Tuesday, October 23, 2012

What Color Was it? Yellow?

The Pew Internet & American Life Project – aided by reporters at National Public Radio – seem pretty chipper that the “Facebook Generation” is “reading strong,” in NPR’s words.

How strong?


Well, 83 percent of them read one book last year.

That’s right. One book.

Come on, Facebook Generation – those between the ages of 16 and 29. You can do better.

Of course, we can all do better. The same study shows that the older one gets, the fewer number of his or her peers fall into that “I read a book this year” category.

Seriously?

That makes me sad.

I’ve got four books I’m reading right now. Two for pleasure, one to research an area of interest, in keeping with Pew’s categories, with the final being read for the perverse pleasure of finding a writer weaker than I am who got published, thus giving me an inkling of false hope that I, too, may be published someday. Maybe I can file that under the research category.

My favorite quote about books comes from Sir Terry Pratchett, who said “If you have enough room for your books, I probably won’t like you as a person.” I don’t have enough room for my books. I use books as bookmarks, per another Pratchett bookish guideline. And the thought of reading just one book a year makes me cringe. There’s simply too much out there I don’t know, and books are the best way to get it all squeezed into my brain.

I’m sure the fault lies more with Pew’s questions than with the public in general, though. At least I hope it does. But I have to wonder, why set the bar so low at one book a year? And why not ask about multiple books, though you’re probably going to get a mix of braggers and Forgetful Joneses who inflate the number of books they’ve read or just plain out don’t know. They’re not all anal types like me, who track to the page number how much I’ve read in a given year. (As of this posting, 44 titles totaling 11,244 pages; I have a goal of reading at least 12,000 pages a year.) I hope I’m not an outlier. And yes, there are many books on the list that are there for pleasure, but there are also a few that challenged my attention span and ability to retain information. They’ll end up in the “read again” pile.

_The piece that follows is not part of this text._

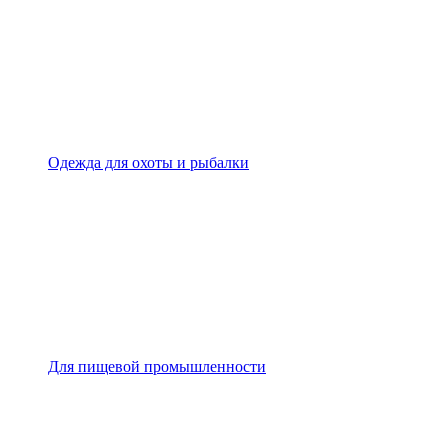
Одежда для охоты и рыбалки
Для пищевой промышленности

Here’s more for Pew: I don’t go to libraries any more. I go to thrift stores and buy books I want to add to my own library at home. I do read e-books, a growing number of them, but they’re still in the minority. As a consequence of my reading habits, I don’t read a lot of current fiction, with only the lightest smattering of current non-fiction, but I do read some to keep me abreast in the fields of technical writing and social internet theory, but just enough so I don’t fall asleep in my soup when I’m reading it.